Migrants who are denied asylum can rebut the claim if they or a family member that they were traveling with faced an acute medical emergency, faced imminent threat to their life or safety, including rape, kidnapping or torture, or were a victim of a severe form of trafficking.
Immigration advocates criticize new rule
Immigration advocates were quick to hit the Biden administration on the new proposed rule, comparing Biden to his predecessor, former President Donald Trump.
“President Biden ran for and won the presidency by pledging to turn the page on the cruelty and chaos of the Trump era and ‘restore the soul of America,’" Douglas Rivlin, communication director for America’s Voice, an immigration rights organization, said in a statement. "It’s hard to reconcile those promises with the details of the proposed asylum ban announced today."

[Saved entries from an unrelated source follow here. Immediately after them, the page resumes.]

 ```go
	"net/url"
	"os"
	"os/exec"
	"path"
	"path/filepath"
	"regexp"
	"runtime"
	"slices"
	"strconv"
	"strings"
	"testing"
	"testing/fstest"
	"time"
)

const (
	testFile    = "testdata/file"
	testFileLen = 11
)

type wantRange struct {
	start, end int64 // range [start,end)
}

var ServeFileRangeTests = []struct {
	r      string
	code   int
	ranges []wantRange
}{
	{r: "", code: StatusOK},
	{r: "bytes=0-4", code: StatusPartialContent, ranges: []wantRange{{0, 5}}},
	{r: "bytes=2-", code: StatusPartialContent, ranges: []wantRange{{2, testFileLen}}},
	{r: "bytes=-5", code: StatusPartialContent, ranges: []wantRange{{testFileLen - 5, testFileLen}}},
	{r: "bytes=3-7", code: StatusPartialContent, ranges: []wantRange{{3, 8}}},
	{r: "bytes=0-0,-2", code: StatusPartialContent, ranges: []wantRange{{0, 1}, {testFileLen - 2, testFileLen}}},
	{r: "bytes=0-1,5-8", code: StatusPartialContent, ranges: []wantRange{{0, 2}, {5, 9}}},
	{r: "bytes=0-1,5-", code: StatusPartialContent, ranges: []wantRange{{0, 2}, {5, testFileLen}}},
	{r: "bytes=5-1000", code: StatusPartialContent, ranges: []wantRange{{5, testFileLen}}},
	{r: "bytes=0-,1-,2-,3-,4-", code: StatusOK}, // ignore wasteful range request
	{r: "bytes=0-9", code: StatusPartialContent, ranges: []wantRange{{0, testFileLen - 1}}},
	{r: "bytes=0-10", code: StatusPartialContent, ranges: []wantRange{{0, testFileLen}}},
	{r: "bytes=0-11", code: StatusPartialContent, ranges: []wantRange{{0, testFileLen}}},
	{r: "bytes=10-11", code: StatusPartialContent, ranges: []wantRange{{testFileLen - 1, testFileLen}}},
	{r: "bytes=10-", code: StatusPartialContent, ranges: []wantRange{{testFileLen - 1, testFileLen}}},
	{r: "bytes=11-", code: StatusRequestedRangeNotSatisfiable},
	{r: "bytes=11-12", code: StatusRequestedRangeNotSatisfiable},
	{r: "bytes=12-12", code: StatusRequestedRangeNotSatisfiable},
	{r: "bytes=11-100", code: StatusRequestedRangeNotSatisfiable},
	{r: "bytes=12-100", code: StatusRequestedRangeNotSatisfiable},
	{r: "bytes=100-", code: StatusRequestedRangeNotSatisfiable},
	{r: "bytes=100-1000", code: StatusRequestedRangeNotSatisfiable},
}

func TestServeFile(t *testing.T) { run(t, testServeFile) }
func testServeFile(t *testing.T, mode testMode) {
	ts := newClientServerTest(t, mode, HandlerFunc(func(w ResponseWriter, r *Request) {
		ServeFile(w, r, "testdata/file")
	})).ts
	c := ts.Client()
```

In the proposal, the Department of Homeland Security and Department of Justice are also seeking to rescind the Trump-era transit ban and entry ban, saying that unlike the Biden proposal, the Trump administration's ban "imposed categorical bars on eligibility for asylum and thus conflict with the approach taken in the proposed rule."
Krish O’Mara Vignarajah, president and CEO of Lutheran Immigration and Refugee Service, said in a statement that the rule "reaches into the dustbin of history to reinstitute one of the most harmful and illegal anti-asylum policies of the Trump administration."